88. The method of claim 48, wherein the efflux of a C6 building block across the cell membrane to the extracellular media is enhanced or amplified by genetically engineering structural modifications to the cell membrane or increasing any associated transporter activity for a C6 building block.

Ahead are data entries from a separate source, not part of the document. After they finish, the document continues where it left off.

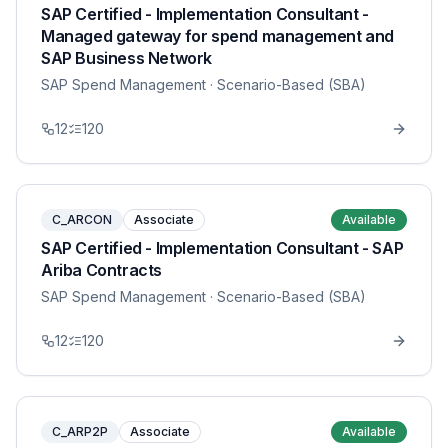
SAP Certified - Implementation Consultant -
Managed gateway for spend management and
SAP Business Network
SAP Spend Management
· Scenario-Based (SBA)
12
120
C_ARCON
Associate
Available
SAP Certified - Implementation Consultant - SAP
Ariba Contracts
SAP Spend Management
· Scenario-Based (SBA)
12
120
C_ARP2P
Associate
Available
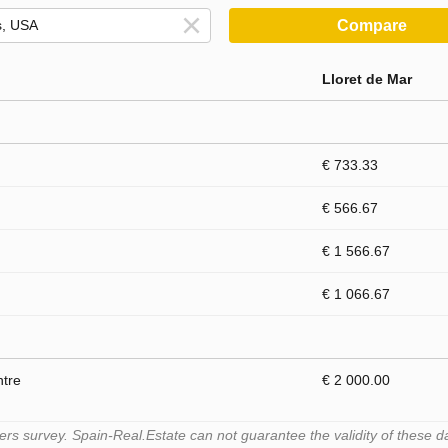
Compare
Lloret de Mar
€ 733.33
€ 566.67
€ 1 566.67
€ 1 066.67
ntre
€ 2 000.00
s survey. Spain-Real.Estate can not guarantee the validity of these d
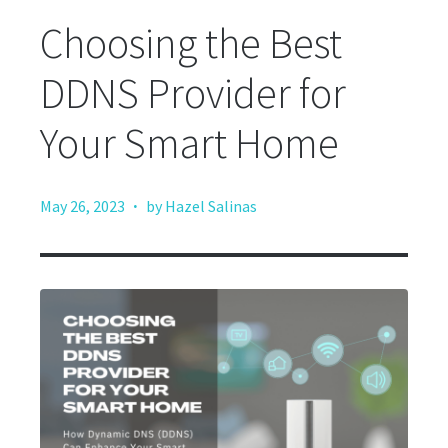
Choosing the Best
DDNS Provider for
Your Smart Home
·
May 26, 2023
by Hazel Salinas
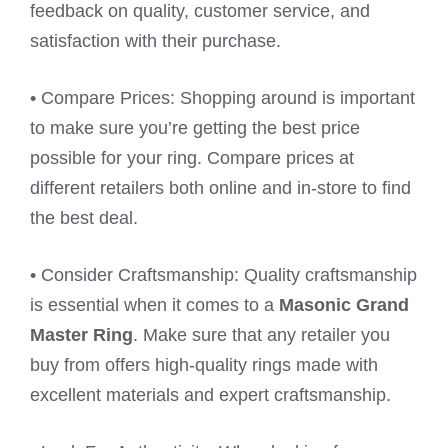
feedback on quality, customer service, and
satisfaction with their purchase.
• Compare Prices: Shopping around is important
to make sure you’re getting the best price
possible for your ring. Compare prices at
different retailers both online and in-store to find
the best deal.
• Consider Craftsmanship: Quality craftsmanship
is essential when it comes to a
Masonic Grand
Master Ring
. Make sure that any retailer you
buy from offers high-quality rings made with
excellent materials and expert craftsmanship.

89. A recombinant host comprising at least one exogenous nucleic acid encoding one or more of a formate dehydrogenase, enoyl-CoA reductase, trans-2-enoyl-CoA hydratase, 3-hydroxybutyryl-CoA dehydrogenase, acetyl-CoA C-acyltransferase, acetoacyl-CoA reductase, acetyl-CoA synthetase, acetyl-CoA carboxylase, a malic enzyme, puridine nucleotide transhydrogenase, glyceraldehyde-3P-dehydrogenase, acyl-CoA hydrolase, aldehyde dehydrogenase, thioesterase, cytochrome P450/ ω- hydroxylase, alcohol dehydrogenase, 6-hydroxyhexanoate dehydrogenase, 6- oxohexanoate dehydrogenase, diamine transaminase, propionyl-CoA synthetase, and a carboxylate reductase, wherein said host comprises one or more deficiencies in glucose-6-phosphate isomerase, acetate kinase, an enzyme degrading pyruvate to lactate, enzymes mediating the degradation of phophoenolpyruvate to succinate, alcohol dehydrogenase, pyruvate decarboxylase, 2-oxoacid decarboxylase, triose phosphate isomerase, a glutamate dehydrogenase.